End the Numbers Game

The Case for Economic Optimism

What did the company earn? That's the most basic question an investor can ever ask. The equity culture that has generated so much growth over the years depends on a clear answer, but getting one has become impossible. Enron Corp. just announced that its earnings for the past three years were overstated by half a billion dollars. How did one of the biggest companies on the New York Stock Exchange manage to inflate its earnings by 20% without auditors, analysts, ratings agencies, and the business press (BusinessWeek included) discovering it? In part, blame the breakdown of standardized accounting rules and the anarchy that runs rampant in the financial statements of Corporate America. The U.S. needs a new set of accounting rules that gives a clear picture of financial performance. Without integrity in financial reporting, the U.S. cannot hope to remain the preeminent place to invest in the global marketplace.

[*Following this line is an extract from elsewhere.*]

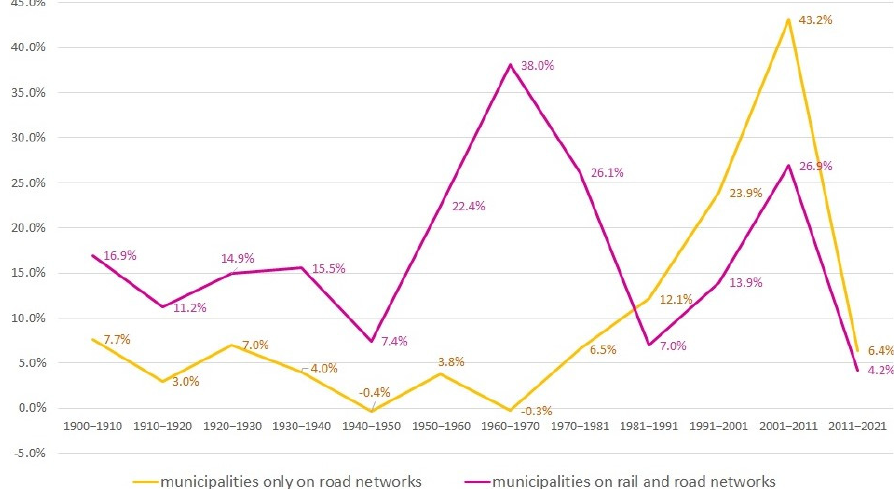
Figure 7 Figure 7. Percentage increases in population compared to the beginning of each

The dot-com bubble was the first indication that there was something seriously wrong with accounting standards. Companies without much of a business model customized their quarterly statements to exclude a grab bag of expenses in order to put a positive financial spin on their operations. Wall Street conspired in this and encouraged big companies to join in. Soon, the method of calculating earnings began to vary from company to company and even from quarter to quarter within a company. It is now chaos.

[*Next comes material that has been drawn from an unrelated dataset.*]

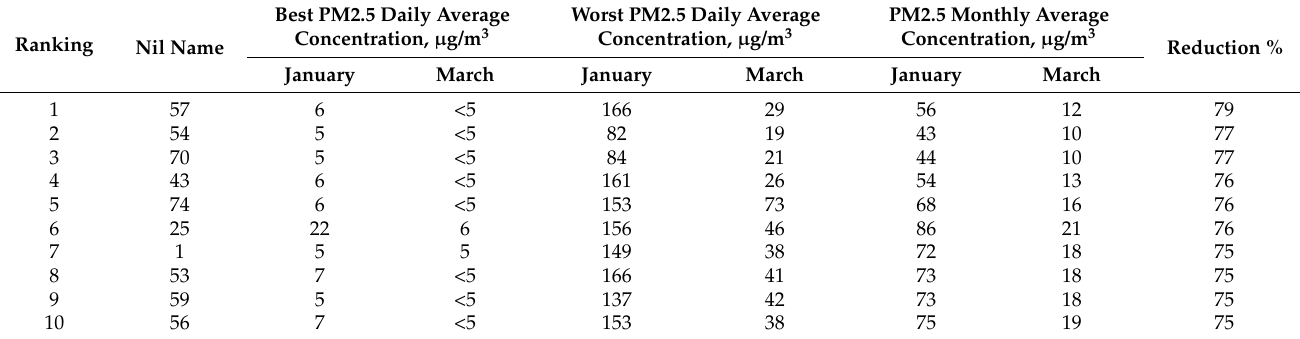
Table 5. Top 10 NILs with the highest PM2.5 reduction rate between March and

A stricter adherence to accounting rules won't solve the entire problem. GAAP, the generally accepted accounting principles, allow all kinds of one-time expenses and noncash charges. This obscures the performance of ongoing operations. No one can fathom what are true operating earnings because there are no guidelines as to what constitutes an extraordinary expense. The result is total confusion. Take earnings per share for the Standard & Poor's 500-stock index for the second quarter. Under Thomson Financial/First Call standards, it is $11.82. But it's $9.02 according to S&P and $4.83 under GAAP. How can investors make intelligent decisions?

The Financial Accounting Standards Board clearly is failing to do its job. It has promised to write a set of rules that calculates operating earnings and relates them to net earnings, but it hasn't delivered. The rating agency Standard & Poor's (owned by The McGraw-Hill Companies, as is BusinessWeek) is doing a better job. It recently drew up a definition of "operating earnings" that includes restructuring costs (including severance), writedowns from ongoing operations, and the cost of stock options. It excludes merger and acquisition expenses, litigation settlements, impairment of goodwill, and gains or losses on asset sales. This is a beginning that FASB should build on. The accounting anarchy has to end.